* [Aim of the exercise]: The lines below, from the one holding "Carl Grekou" through the one holding "P&euml;rfaq&euml;sues nga Kosova", are to be restated word for word, with all images left out.

◇ ◇ ◇ ◇

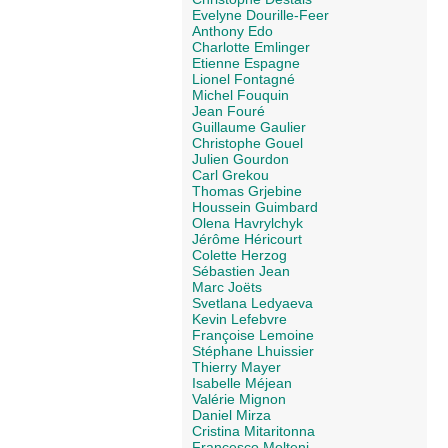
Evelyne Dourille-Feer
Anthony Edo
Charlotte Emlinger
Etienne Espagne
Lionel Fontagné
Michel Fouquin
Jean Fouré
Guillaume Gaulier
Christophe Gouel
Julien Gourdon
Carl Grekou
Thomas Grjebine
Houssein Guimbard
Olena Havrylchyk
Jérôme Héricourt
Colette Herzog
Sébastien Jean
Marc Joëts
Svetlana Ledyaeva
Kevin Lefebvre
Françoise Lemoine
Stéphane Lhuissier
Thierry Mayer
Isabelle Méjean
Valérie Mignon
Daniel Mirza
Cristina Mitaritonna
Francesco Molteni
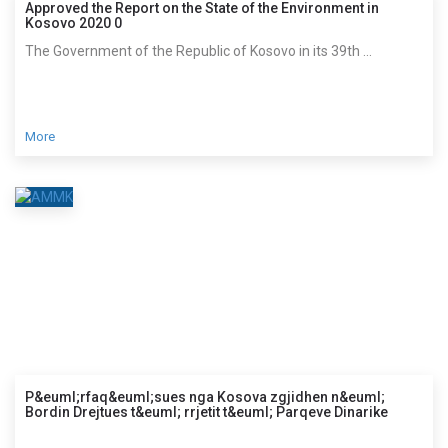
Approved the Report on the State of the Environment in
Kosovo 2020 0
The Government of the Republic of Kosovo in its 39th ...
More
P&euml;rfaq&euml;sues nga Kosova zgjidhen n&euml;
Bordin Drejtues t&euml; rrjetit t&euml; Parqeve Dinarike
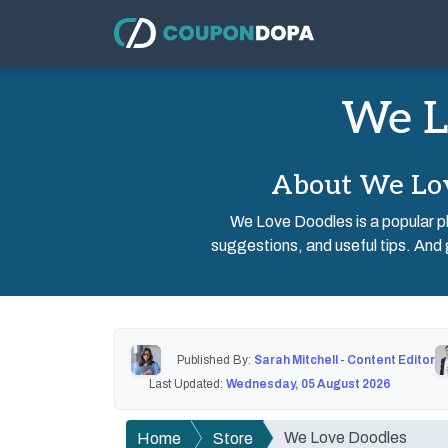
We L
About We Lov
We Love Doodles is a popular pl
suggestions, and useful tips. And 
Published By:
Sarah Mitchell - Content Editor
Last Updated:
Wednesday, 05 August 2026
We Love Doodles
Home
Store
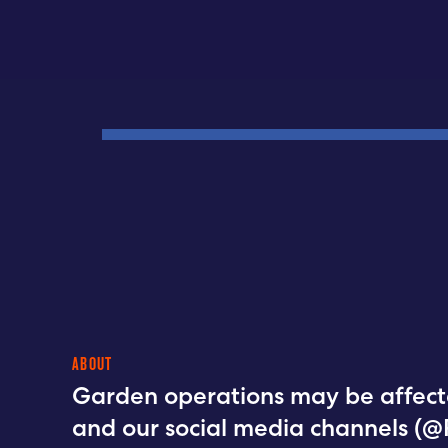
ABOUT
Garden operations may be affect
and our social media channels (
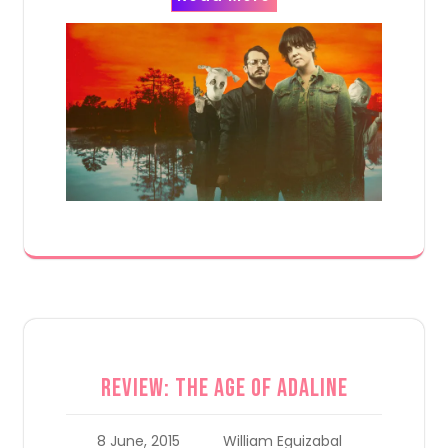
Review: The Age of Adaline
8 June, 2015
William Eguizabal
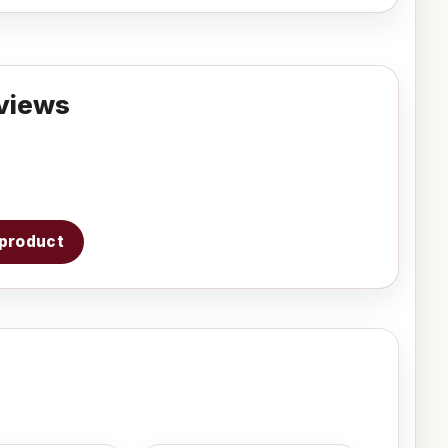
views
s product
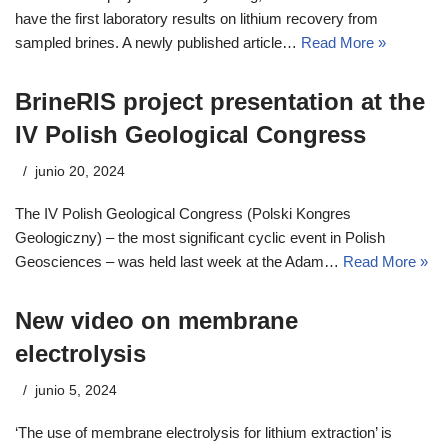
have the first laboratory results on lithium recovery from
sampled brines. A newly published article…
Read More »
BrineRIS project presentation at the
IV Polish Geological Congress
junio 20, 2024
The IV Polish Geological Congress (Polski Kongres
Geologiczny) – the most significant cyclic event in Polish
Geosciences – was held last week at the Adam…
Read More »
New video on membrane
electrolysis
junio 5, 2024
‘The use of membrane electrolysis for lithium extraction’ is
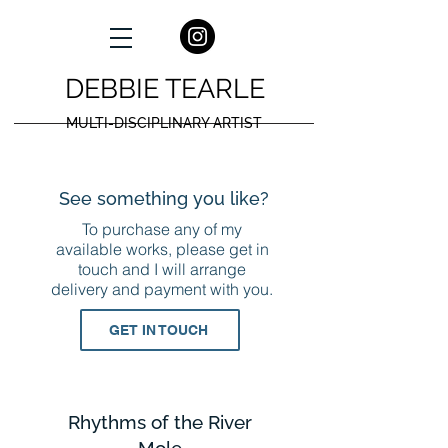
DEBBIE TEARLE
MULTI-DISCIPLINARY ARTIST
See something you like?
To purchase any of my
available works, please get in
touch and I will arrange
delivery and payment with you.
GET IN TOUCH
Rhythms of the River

◇ ◇ ◇ ◇

* [Output below]:
Carl Grekou
Thomas Grjebine
Houssein Guimbard
Olena Havrylchyk
Jérôme Héricourt
Colette Herzog
Sébastien Jean
Marc Joëts
Svetlana Ledyaeva
Kevin Lefebvre
Françoise Lemoine
Stéphane Lhuissier
Thierry Mayer
Isabelle Méjean
Valérie Mignon
Daniel Mirza
Cristina Mitaritonna
Francesco Molteni
Approved the Report on the State of the Environment in
Kosovo 2020 0
The Government of the Republic of Kosovo in its 39th ...
More
P&euml;rfaq&euml;sues nga Kosova zgjidhen n&euml;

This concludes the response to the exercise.